From Publishers Weekly - Drawing on evolutionary psychology, Skeptic publisher and Scientific American contributor Shermer (Why People Believe Weird Things) argues that the sources of moral behavior can be traced scientifically to humanity's evolutionary origins. He contends that human morality evolved as first an individual and then a species-wide mechanism for survival. As society evolved, humans needed rules governing behavior-e.g., altruism, sympathy, reciprocity and community concern-in order to ensure survival. Shermer says that some form of the Golden Rule-"Do unto others as you would have others do unto you"-provides the foundation of morality in human societies. Out of this, he develops the principles of what he calls a "provisional ethics" that "is neither absolute nor relative," that applies to most people most of the time, while allowing for "tolerance and diversity." According to the "ask-first" principle, for instance, the performer of an act simply asks its intended receiver whether the act is right or wrong.
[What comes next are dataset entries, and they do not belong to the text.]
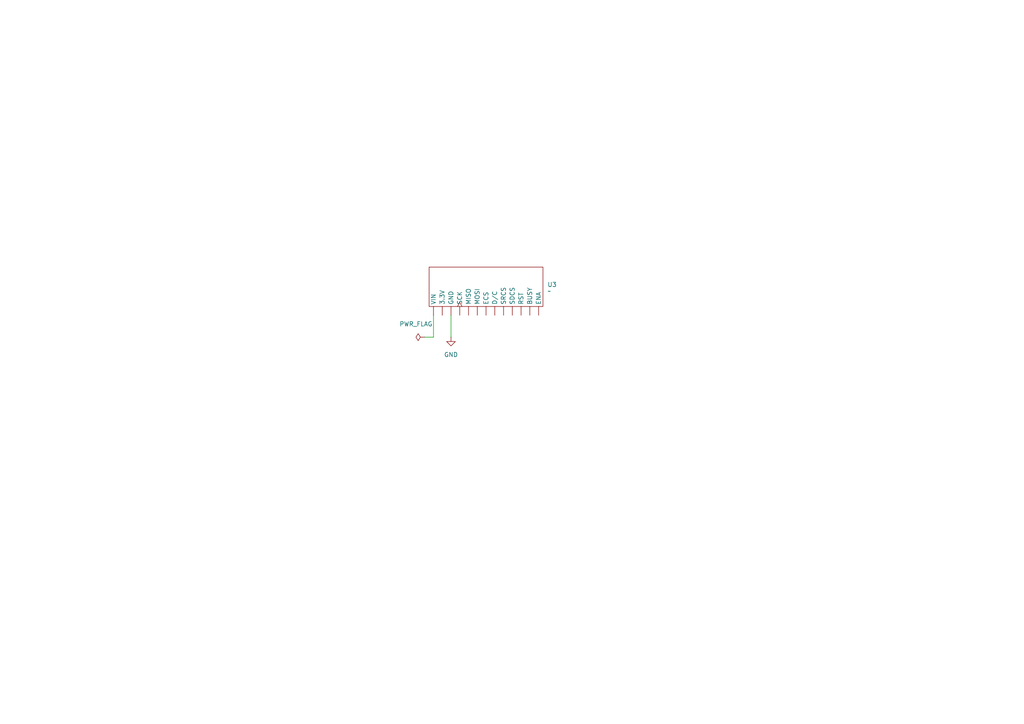
<source format=kicad_sch>
(kicad_sch
	(version 20231120)
	(generator "eeschema")
	(generator_version "8.0")
	(uuid "1129f1f3-2ac2-4216-a884-4895aca4af23")
	(paper "A4")
	
	(wire
		(pts
			(xy 130.81 91.44) (xy 130.81 97.79)
		)
		(stroke
			(width 0)
			(type default)
		)
		(uuid "0202e1cb-cd14-485f-94ab-b2afd8521db9")
	)
	(wire
		(pts
			(xy 125.73 97.79) (xy 125.73 91.44)
		)
		(stroke
			(width 0)
			(type default)
		)
		(uuid "8810b213-512e-41db-9841-c2f138dcecaf")
	)
	(wire
		(pts
			(xy 123.19 97.79) (xy 125.73 97.79)
		)
		(stroke
			(width 0)
			(type default)
		)
		(uuid "e050531f-f313-4849-b397-ab5804b8286a")
	)
	(symbol
		(lib_id "Custom:UC8151D")
		(at 140.97 82.55 0)
		(unit 1)
		(exclude_from_sim no)
		(in_bom yes)
		(on_board yes)
		(dnp no)
		(fields_autoplaced yes)
		(uuid "22906e80-11e1-45b7-98d3-f40aa6ed173a")
		(property "Reference" "U3"
			(at 158.75 82.5499 0)
			(effects
				(font
					(size 1.27 1.27)
				)
				(justify left)
			)
		)
		(property "Value" "~"
			(at 158.75 84.455 0)
			(effects
				(font
					(size 1.27 1.27)
				)
				(justify left)
			)
		)
		(property "Footprint" ""
			(at 130.81 86.36 0)
			(effects
				(font
					(size 1.27 1.27)
				)
				(hide yes)
			)
		)
		(property "Datasheet" ""
			(at 130.81 86.36 0)
			(effects
				(font
					(size 1.27 1.27)
				)
				(hide yes)
			)
		)
		(property "Description" ""
			(at 130.81 86.36 0)
			(effects
				(font
					(size 1.27 1.27)
				)
				(hide yes)
			)
		)
		(pin ""
			(uuid "a24baf99-774c-487e-acdc-ba793b72298f")
		)
		(pin ""
			(uuid "c0a24dc1-8489-49a4-bd31-6fc1800a43e4")
		)
		(pin ""
			(uuid "5cfc5dfc-8537-4d50-b430-bbe5d6e78126")
		)
		(pin ""
			(uuid "311a1269-6b90-44bb-8e73-932eb9bdcc37")
		)
		(pin ""
			(uuid "7de19a2a-c9c4-4cdf-b334-7e5d012e88d4")
		)
		(pin ""
			(uuid "4f5a695a-095d-4b92-aa59-c76f4594bffd")
		)
		(pin ""
			(uuid "bbf338ab-5993-4534-aa84-c0bc21af9721")
		)
		(pin ""
			(uuid "8f22df97-d46e-48f9-98aa-415cd6733bfc")
		)
		(pin ""
			(uuid "af27fffd-a239-424f-8b28-917014b00304")
		)
		(pin ""
			(uuid "32c8a39f-2dba-492d-acda-ec9247c45e26")
		)
		(pin ""
			(uuid "2331c8f3-721a-4652-9c19-5b962e207b18")
		)
		(pin ""
			(uuid "19f8b3d0-7a6c-4902-8e13-10f0896747bf")
		)
		(pin ""
			(uuid "a548ad90-11fc-46b2-a307-d0e019556d16")
		)
		(instances
			(project "coffee-scale"
				(path "/26376108-b2bd-4c81-9164-5810df14cd80/9304e9ee-70a9-4960-8bba-57e6001e8c58"
					(reference "U3")
					(unit 1)
				)
			)
		)
	)
	(symbol
		(lib_id "power:GND")
		(at 130.81 97.79 0)
		(unit 1)
		(exclude_from_sim no)
		(in_bom yes)
		(on_board yes)
		(dnp no)
		(fields_autoplaced yes)
		(uuid "8ddeda93-f148-440b-b9b0-b11c2710d4dd")
		(property "Reference" "#PWR01"
			(at 130.81 104.14 0)
			(effects
				(font
					(size 1.27 1.27)
				)
				(hide yes)
			)
		)
		(property "Value" "GND"
			(at 130.81 102.87 0)
			(effects
				(font
					(size 1.27 1.27)
				)
			)
		)
		(property "Footprint" ""
			(at 130.81 97.79 0)
			(effects
				(font
					(size 1.27 1.27)
				)
				(hide yes)
			)
		)
		(property "Datasheet" ""
			(at 130.81 97.79 0)
			(effects
				(font
					(size 1.27 1.27)
				)
				(hide yes)
			)
		)
		(property "Description" "Power symbol creates a global label with name \"GND\" , ground"
			(at 130.81 97.79 0)
			(effects
				(font
					(size 1.27 1.27)
				)
				(hide yes)
			)
		)
		(pin "1"
			(uuid "21e275d6-54b5-4b9f-bf35-6e8610447ce8")
		)
		(instances
			(project "coffee-scale"
				(path "/26376108-b2bd-4c81-9164-5810df14cd80/9304e9ee-70a9-4960-8bba-57e6001e8c58"
					(reference "#PWR01")
					(unit 1)
				)
			)
		)
	)
	(symbol
		(lib_id "power:PWR_FLAG")
		(at 123.19 97.79 90)
		(unit 1)
		(exclude_from_sim no)
		(in_bom yes)
		(on_board yes)
		(dnp no)
		(uuid "b0dc5c82-5a1c-48f9-85d1-f476e998a1a9")
		(property "Reference" "#FLG01"
			(at 121.285 97.79 0)
			(effects
				(font
					(size 1.27 1.27)
				)
				(hide yes)
			)
		)
		(property "Value" "PWR_FLAG"
			(at 120.65 93.98 90)
			(effects
				(font
					(size 1.27 1.27)
				)
			)
		)
		(property "Footprint" ""
			(at 123.19 97.79 0)
			(effects
				(font
					(size 1.27 1.27)
				)
				(hide yes)
			)
		)
		(property "Datasheet" "~"
			(at 123.19 97.79 0)
			(effects
				(font
					(size 1.27 1.27)
				)
				(hide yes)
			)
		)
		(property "Description" "Special symbol for telling ERC where power comes from"
			(at 123.19 97.79 0)
			(effects
				(font
					(size 1.27 1.27)
				)
				(hide yes)
			)
		)
		(pin "1"
			(uuid "c4cbad71-a4cc-4a6c-99e9-2d49aa3c5e66")
		)
		(instances
			(project "coffee-scale"
				(path "/26376108-b2bd-4c81-9164-5810df14cd80/9304e9ee-70a9-4960-8bba-57e6001e8c58"
					(reference "#FLG01")
					(unit 1)
				)
			)
		)
	)
)

</source>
Other principles include the "happiness" principle ("always seek happiness with someone else's happiness in mind"), the liberty principle ("always seek liberty with someone else's liberty in mind") and the moderation principle ("when innocent people die, extremism in the defense of anything is no virtue, and moderation in the protection of everything is no vice"). Shermer's provisional ethics might reflect the messy ways that human moral behavior developed, but his simplistic principles establish a utilitarian calculus that not everyone will find acceptable. 35 b&w illus

Amazon.com - Reviewer: from Wyoming ...from an avid reader of the life sciences and philosophy, Shermer's survey of evolutionary ethics is excellent start to finish. His prologue is simply the best I've read on the subject. I highly recommend this book without any reservations.
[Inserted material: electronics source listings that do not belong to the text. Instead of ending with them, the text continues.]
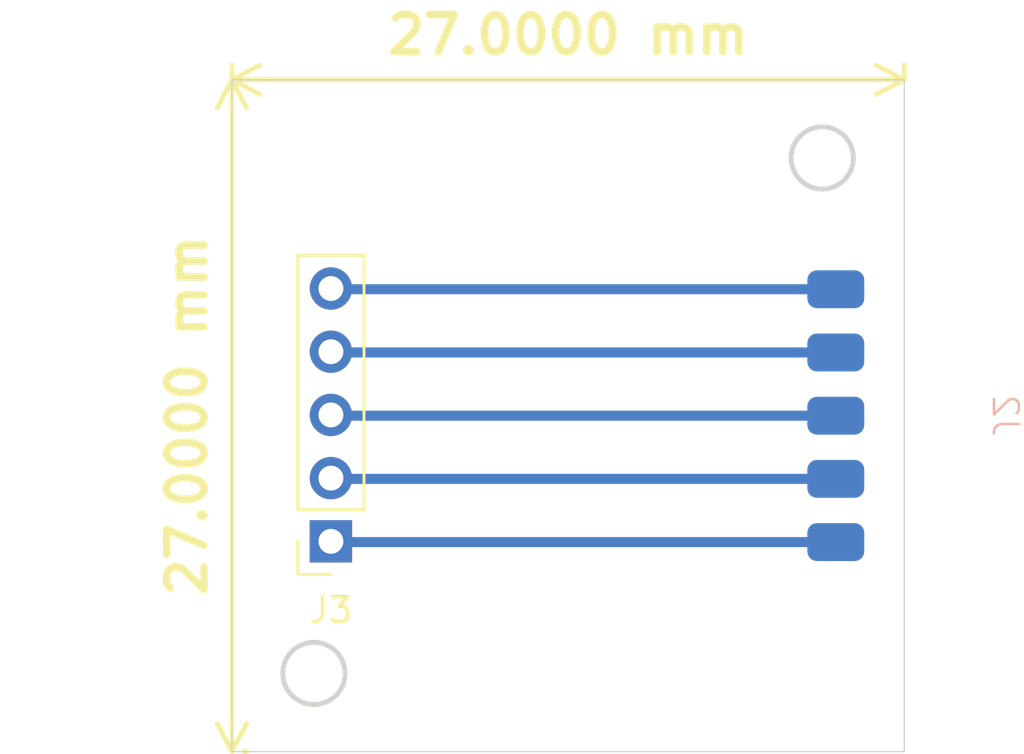
<source format=kicad_pcb>
(kicad_pcb
	(version 20240108)
	(generator "pcbnew")
	(generator_version "8.0")
	(general
		(thickness 1.6)
		(legacy_teardrops no)
	)
	(paper "A4")
	(layers
		(0 "F.Cu" signal)
		(31 "B.Cu" signal)
		(32 "B.Adhes" user "B.Adhesive")
		(33 "F.Adhes" user "F.Adhesive")
		(34 "B.Paste" user)
		(35 "F.Paste" user)
		(36 "B.SilkS" user "B.Silkscreen")
		(37 "F.SilkS" user "F.Silkscreen")
		(38 "B.Mask" user)
		(39 "F.Mask" user)
		(40 "Dwgs.User" user "User.Drawings")
		(41 "Cmts.User" user "User.Comments")
		(42 "Eco1.User" user "User.Eco1")
		(43 "Eco2.User" user "User.Eco2")
		(44 "Edge.Cuts" user)
		(45 "Margin" user)
		(46 "B.CrtYd" user "B.Courtyard")
		(47 "F.CrtYd" user "F.Courtyard")
		(48 "B.Fab" user)
		(49 "F.Fab" user)
		(50 "User.1" user)
		(51 "User.2" user)
		(52 "User.3" user)
		(53 "User.4" user)
		(54 "User.5" user)
		(55 "User.6" user)
		(56 "User.7" user)
		(57 "User.8" user)
		(58 "User.9" user)
	)
	(setup
		(pad_to_mask_clearance 0)
		(allow_soldermask_bridges_in_footprints no)
		(pcbplotparams
			(layerselection 0x0001000_fffffffe)
			(plot_on_all_layers_selection 0x0000000_00000000)
			(disableapertmacros no)
			(usegerberextensions no)
			(usegerberattributes yes)
			(usegerberadvancedattributes yes)
			(creategerberjobfile yes)
			(dashed_line_dash_ratio 12.000000)
			(dashed_line_gap_ratio 3.000000)
			(svgprecision 4)
			(plotframeref no)
			(viasonmask no)
			(mode 1)
			(useauxorigin no)
			(hpglpennumber 1)
			(hpglpenspeed 20)
			(hpglpendiameter 15.000000)
			(pdf_front_fp_property_popups yes)
			(pdf_back_fp_property_popups yes)
			(dxfpolygonmode yes)
			(dxfimperialunits yes)
			(dxfusepcbnewfont yes)
			(psnegative no)
			(psa4output no)
			(plotreference yes)
			(plotvalue yes)
			(plotfptext yes)
			(plotinvisibletext no)
			(sketchpadsonfab no)
			(subtractmaskfromsilk no)
			(outputformat 1)
			(mirror no)
			(drillshape 0)
			(scaleselection 1)
			(outputdirectory "")
		)
	)
	(net 0 "")
	(net 1 "+3.3V")
	(net 2 "GND")
	(net 3 "ANALOG")
	(net 4 "H_SDA")
	(net 5 "H_SCL")
	(footprint "Connector_PinSocket_2.54mm:PinSocket_1x05_P2.54mm_Vertical" (layer "F.Cu") (at 166.475 88.05 180))
	(footprint "Connector_SMD:1x05_2.54mm_P" (layer "B.Cu") (at 186.75 83 90))
	(gr_circle
		(center 165.793 93.357)
		(end 167.043 93.357)
		(stroke
			(width 0.2)
			(type default)
		)
		(fill none)
		(layer "Edge.Cuts")
		(uuid "10950515-c564-4a7a-b96a-575a40a42e96")
	)
	(gr_circle
		(center 186.207 72.643)
		(end 187.457 72.643)
		(stroke
			(width 0.2)
			(type default)
		)
		(fill none)
		(layer "Edge.Cuts")
		(uuid "8534c48f-10e2-4d25-a38f-0a3aa7bfe054")
	)
	(gr_rect
		(start 162.5 69.5)
		(end 189.5 96.5)
		(stroke
			(width 0.05)
			(type default)
		)
		(fill none)
		(layer "Edge.Cuts")
		(uuid "a1376fe2-ee43-49a2-a54f-5d2f975b27fc")
	)
	(dimension
		(type aligned)
		(layer "F.SilkS")
		(uuid "28f5e028-78cf-43d2-9991-90bb6968e091")
		(pts
			(xy 162.5 70) (xy 189.5 70)
		)
		(height -0.5)
		(gr_text "1062.9921 mils"
			(at 176 67.7 0)
			(layer "F.SilkS")
			(uuid "28f5e028-78cf-43d2-9991-90bb6968e091")
			(effects
				(font
					(size 1.5 1.5)
					(thickness 0.3)
				)
			)
		)
		(format
			(prefix "")
			(suffix "")
			(units 3)
			(units_format 1)
			(precision 4)
		)
		(style
			(thickness 0.2)
			(arrow_length 1.27)
			(text_position_mode 0)
			(extension_height 0.58642)
			(extension_offset 0.5) keep_text_aligned)
	)
	(dimension
		(type aligned)
		(layer "F.SilkS")
		(uuid "4fa0497a-67b7-4562-b41b-39976e298dc9")
		(pts
			(xy 162.5 69.5) (xy 162.5 96.5)
		)
		(height 0)
		(gr_text "1062.9921 mils"
			(at 160.7 83 90)
			(layer "F.SilkS")
			(uuid "4fa0497a-67b7-4562-b41b-39976e298dc9")
			(effects
				(font
					(size 1.5 1.5)
					(thickness 0.3)
				)
			)
		)
		(format
			(prefix "")
			(suffix "")
			(units 3)
			(units_format 1)
			(precision 4)
		)
		(style
			(thickness 0.2)
			(arrow_length 1.27)
			(text_position_mode 0)
			(extension_height 0.58642)
			(extension_offset 0.5) keep_text_aligned)
	)
	(segment
		(start 166.505 77.92)
		(end 166.475 77.89)
		(width 0.4064)
		(layer "B.Cu")
		(net 1)
		(uuid "1421f8e8-d9d5-49e7-b483-17daae73c4a6")
	)
	(segment
		(start 186.855 77.92)
		(end 166.505 77.92)
		(width 0.4064)
		(layer "B.Cu")
		(net 1)
		(uuid "f3de2a89-992d-4907-a025-9b6fc3e20513")
	)
	(segment
		(start 186.855 80.46)
		(end 166.505 80.46)
		(width 0.4064)
		(layer "B.Cu")
		(net 2)
		(uuid "2a6d6200-a97e-4c76-a253-e610924b0707")
	)
	(segment
		(start 166.505 80.46)
		(end 166.475 80.43)
		(width 0.4064)
		(layer "B.Cu")
		(net 2)
		(uuid "606a5ced-cef5-4f8a-b15b-87ac92b25e32")
	)
	(segment
		(start 186.855 83)
		(end 166.505 83)
		(width 0.4064)
		(layer "B.Cu")
		(net 3)
		(uuid "27a244e3-bc50-4f60-a67c-70f114176cdc")
	)
	(segment
		(start 186.855 88.08)
		(end 166.505 88.08)
		(width 0.4064)
		(layer "B.Cu")
		(net 4)
		(uuid "fef1447f-bcf4-470e-9ce9-e72f452c1dd8")
	)
	(segment
		(start 186.855 85.54)
		(end 166.505 85.54)
		(width 0.4064)
		(layer "B.Cu")
		(net 5)
		(uuid "80c37f66-e40b-4fef-b45b-6d0ae29d6c12")
	)
)

</source>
Amazon.com - Reviewer: From Colorado Springs, Colorado United States ...Shermer's discussion of morality in this book is a continuation of that he started in How We Believe, though that book was less dry and more complete. Still, he bravely tackles morality with an approach not unlike Nietsche's (one must drop the crutch of religion and take responsibility for their own morals) only less angry and more scientific (hence the dryness). Shermer does do a fair job of trying to explain the beauty of individual moral responsibility, but the book concerns mainly the historical or 'evolutionary' explaination of morals, in that they serve a societal function. (A good companion book to this would be Sagan's Shadows Of Forgotten Ancestors.)

Shermer's lens seems greatly shaped by Darwin. That may be because one of his books between How We Believe and this on was In Darwin's Shadow (about Alfred Wallace), or perhaps Darwin's science is pretty solid stuff. At any rate, to apply a scientific approach to morality is to try and replace thousands of years of mythology which did the job until recently. Can morality be explained without religious ties? That's the interesting part of it.
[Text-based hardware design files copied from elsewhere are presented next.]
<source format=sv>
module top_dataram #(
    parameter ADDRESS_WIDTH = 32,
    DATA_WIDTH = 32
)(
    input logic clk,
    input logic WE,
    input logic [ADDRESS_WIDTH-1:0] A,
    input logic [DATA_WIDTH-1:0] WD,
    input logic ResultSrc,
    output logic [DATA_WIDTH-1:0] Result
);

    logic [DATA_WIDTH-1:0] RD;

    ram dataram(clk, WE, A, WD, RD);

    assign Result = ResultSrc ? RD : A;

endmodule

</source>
I was going to give this book 4 stars because of the slight disappointment I had with Shermer's writing style, but the topic is so vast and this book gives one of the best discussions of it I've seen in a long time. So it's a Fiver!

Amazon.com - Reviewer: from Lafayette, IN USA ...Can humans be moral without relying on some divine list of rights and wrongs? This book describes how morality could emerge from the need to optimize in-groups ("us") and coalesce in a common defense from out-groups ("them"). When we are seen as the descendents of hundreds of generations of hunter-gatherers, the idea is that certain lines of behavior might confer reproductive advantage, thus the genes motivating in-group cooperation and mutual defense towards common out-groups would prosper into the future. The rules of such cooperation and mutual altruism become codified into moral systems. A superb book.